Rarely has voting been more important, I tell myself as I write postcards and letters to places I’ve never heard of: Falfurrias, Beeville, and Flower Mound, TX? But they matter: in a swing state, everyone must vote. Next I write the number to locate the early polling place; my 7-year old assistant highlights it and affixes a stamp. Some friends’ hands are too crippled by arthritis to write encouraging letters or postcards. But they have sworn to be on the phone until Nov. 2 if that’s what it takes. It’s tedious work, and the results are iffy, but I respond viscerally to the ideal offered by Joe Biden, first voiced by the Irish poet Seamus Heaney: This is our moment to make hope and history rhyme.
Recent history has been a sad mess, and let’s not forget that even before the pandemic, federal agents were separating children and parents at the border, consigning them to cages. ICE and for-profit detention centers have treated desperate refugees despicably, in no way aligned with the gospel of a welcoming Christ. And despite the pandemic, the threat to the Affordable Care Act could jeopardize health insurance for millions. Don’t even start on climate change—I’ve written other blogs about that. These are a simply a few reasons, plus the official refusal to condemn white supremacy, that underscore the importance of voting.

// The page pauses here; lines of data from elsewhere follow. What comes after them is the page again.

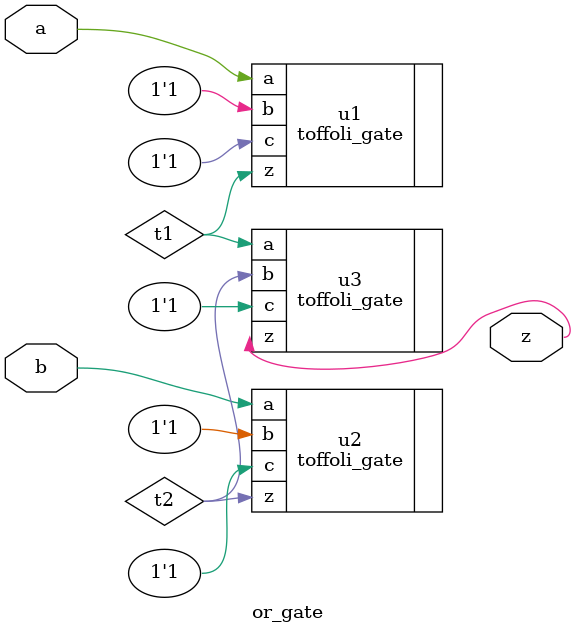
<source format=v>
`timescale 1ns / 1ps

module or_gate(output z, input a, input b);
  wire t1,t2;
  toffoli_gate u1(.z(t1), .a(a),.b(1'b1), .c(1'b1));
  toffoli_gate u2(.z(t2), .a(b), .b(1'b1), .c(1'b1));
  toffoli_gate u3(.z(z), .a(t1), .b(t2), .c(1'b1));
endmodule

</source>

As Biden (I’m honest about my preference) said in his acceptance speech Aug. 20:
“Character is on the ballot. Compassion is on the ballot. Decency, science, democracy. They are all on the ballot. Who we are as a nation. What we stand for. And, most importantly, who we want to be. That’s all on the ballot.”
Thomas Friedman, a New York Times columnist, wrote a fine commitment to voting. Here’s an excerpt for those who missed it: “I will skip, I will crawl, I will slither, I will bike, I will hike, I will hitchhike, I will fly, I will roll, I will trek, I will trot, I will truck, I will boat, I will ramble, I will amble—and I will wear a face mask, a face shield, gloves, goggles, a hazmat suit, a space suit or a wet suit—but I damn well will get to my neighborhood polling station to see that my vote for Biden and Harris is cast and counted on Nov. 3.”
On display during the first presidential debate was petulance and arrogance (ignoring a two-minute time limit?) poised against compassion for human suffering. As Biden said eloquently, “over 200,000 people woke today to an empty chair at the kitchen table. Countless others tell mom or dad goodbye while a nurse holds up the phone.” This is the language we’ve longed for: not ignorance, contempt or self-aggrandizement in the face of a tragic crisis. But simple humanity at the highest levels of government. It seems so little to ask, but our vote is our voice and our power. Let’s not squander it.